En enero de 1959 un sorprendente patriarca de la iglesia latina convocaba a la celebración de un concilio. Y, al cabo de poco, cristianos de todo el mundo, de la família que fuere, empezaron a dirigir su vista a la ciudad de Roma, leyendo las nuevas constituciones y normas, especulando con las novedades que filtraban los corresponsales vaticanos, o rezando por un giro ecuménico y libre de la vieja institución católica.
En los pueblos y ciudades, en los barrios, las parroquias católicas vieron pronto que vivir el concilio no era “esperar nuevas órdenes”, sino desatar bien las velas y dejar que las naves surcaran gracias al nuevo viento que levantaban las iglesias. Así pues, muchos pastores empezaron a abrir las iglesias, hacerlas transparentes, de nuevo iluminadoras después de siglos de oscuridad. Grupos de jóvenes, acción social, deportes, participación de los laicos, reforma litúrgica… todo ello valía para hacer una iglesia viva. Y descubierta activa del entorno de la parroquia: necesidades, cultura popular, y hasta iglesias cristianas de otras familias, con las que nacía una nueva forma de vecindad: el ecumenismo.
Pero ese sueño, como sabemos, duró poco. Y la duda, el miedo o, siendo generosos, la prudencia, enfriaron la ilusión del cambio, y con ella las expectativas de construir una iglesia romana diferente. Toda la iglesia sufrió ese desencanto (y cuando digo toda, no hablo sólo de católicos), pero indudablemente hubo unas personas que sufrieron especialmente esta bofetada de realismo: los sacerdotes que se creyeron el concilio, que lo impulsaron, que lucharon por él, que jugaron a una sola carta.
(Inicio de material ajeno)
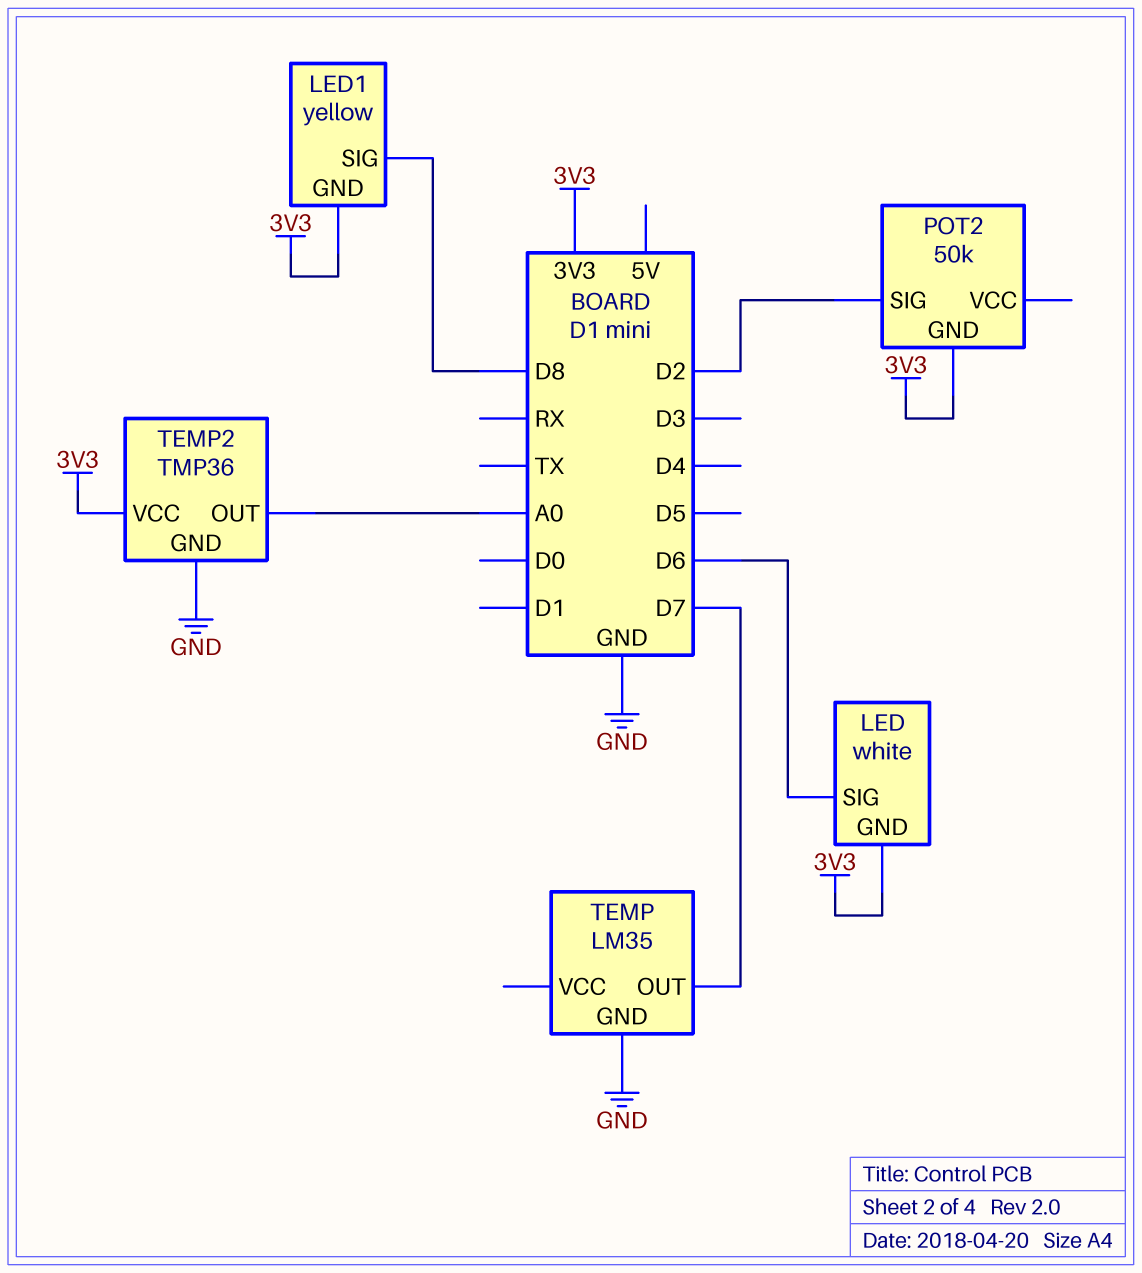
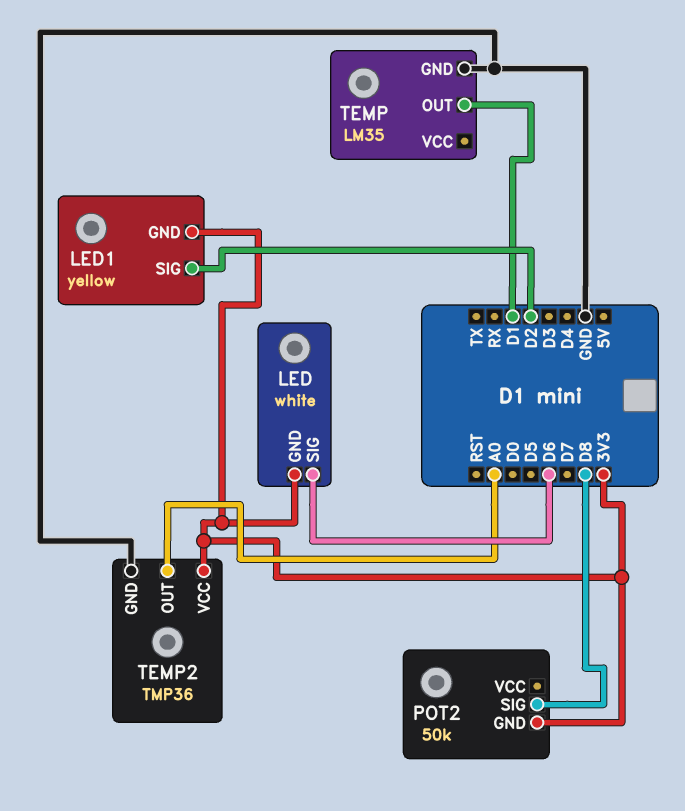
LED1 pin SIG: D8 -> D2
POT2 pin SIG: D2 -> D8
TEMP pin OUT: D7 -> D1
Ninguneados, apartados de cualquier posibilidad de desarrollar responsabilidades eclesiales en sus diócesis, contestados, burlados, estos pastores han seguido al pie del cañón en sus iglesias, intentando buscar una vía que les permita ser coherentes con su obra, y leales a su iglesia. Y hoy, estos hijos del concilio, son unos ancianos que siguen haciendo florecer sus iglesias y que nunca, nunca, han desertado.
Es por eso que vale la pena felicitar a Joan Estruch y a Clara Fons, sociólogos catalanes, por haber tenido la iniciativa de entrevistar a un grupo de estos sacerdotes, y recoger sus palabras en un libro: Fills del Concili. Retrat d’una generació de capellans (editado por Mediterrània). Era necesario hacerlo porque, en primer lugar, de aquí una decena de años algunos de los entrevistados ya no estarán, seguramente, en condiciones de participar en el estudio. Pero también era necesario porque las voces que acusan a estos sacerdotes de ser los responsables de la crisis de la iglesia católica en occidente cada vez son más: viejos, ninguneados, y sin ganas de polémicas absurdas, son la cabeza de turco perfecta para unos nuevos conservadores que no pueden admitir que, si las parroquias se vacían, es por muchos factores, entre los que sobresale la dificultad de la iglesia católica de encajar en la modernidad.
En este libro, en cambio, los hijos del concilio plantan cara: No, no han perdido la fe. No, no son poco leales a la iglesia. No, no han renunciado a la evangelización. Simplemente, son los huérfanos de una ilusión arrebatada nada más nacer. No fuera caso que tuvieran razón.